Kepes explained that the township has had a contract with Prudential since 1961. “The township has about $215 million in assets,” he said. “Prudential has about $150 million in a guaranteed deposit account yielding 2.5 percent. The rest, about $65 million, is with And Co., yielding 18 percent, invested in equities.”
In December 2014, trustees became aware the township's Prudential Retirement defined benefit pension plan was drastically underperforming, and had been since at least 2004-2005, forcing the township to contribute millions to the fund annually out of township operating funds to keep it fully-funded and available to retirees. From 2010 until 2014, Bloomfield Township was budgeting $10.3 million each year to add to the Prudential plan; they then took the opportunity to issue an $80 million pension obligation bond, which they invested in equities which provided a higher rate of return. The township had been paying Prudential from the equity account to maintain the defined benefit account at its necessary level, lowering its level to $65 million in four years.

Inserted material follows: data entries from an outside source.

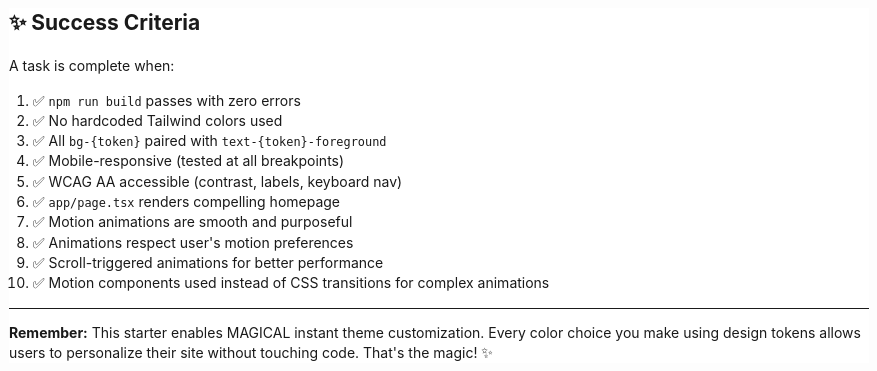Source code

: ## ✨ Success Criteria

A task is complete when:
01. ✅ `npm run build` passes with zero errors
02. ✅ No hardcoded Tailwind colors used
03. ✅ All `bg-{token}` paired with `text-{token}-foreground`
04. ✅ Mobile-responsive (tested at all breakpoints)
05. ✅ WCAG AA accessible (contrast, labels, keyboard nav)
06. ✅ `app/page.tsx` renders compelling homepage
07. ✅ Motion animations are smooth and purposeful
08. ✅ Animations respect user's motion preferences
09. ✅ Scroll-triggered animations for better performance
10. ✅ Motion components used instead of CSS transitions for complex animations

---

**Remember:** This starter enables MAGICAL instant theme customization. Every color choice you make using design tokens allows users to personalize their site without touching code. That's the magic! ✨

Kepes said that last year the township deferred paying its $5 million in fees to Prudential, and it grew to about $15 million. Another problem the township had, he said, “the township has never been able to verify Prudential's investments.”
He said after working on it over the last year, including with trustee Neal Barnett as a mediator and outside attorney Scott Lites from Plunkett Cooney, they decreased the fees from $15 million to $6 million. “We found a way to verify the interest rate cushion independently,” Kepes reported.
Further, they entered into mediation with Prudential earlier this year, with Barnett, an attorney, acting as the mediator for the township, and “ultimately this increased the defined benefit plan by about $10 million,” Kepes said.
“We really strengthened the where-with-all of the plan and got it confirmed in writing,” Lites said. “A lot of the money we have to pay is deferred without any interest payments. It really worked out – it's a great deal for the township.”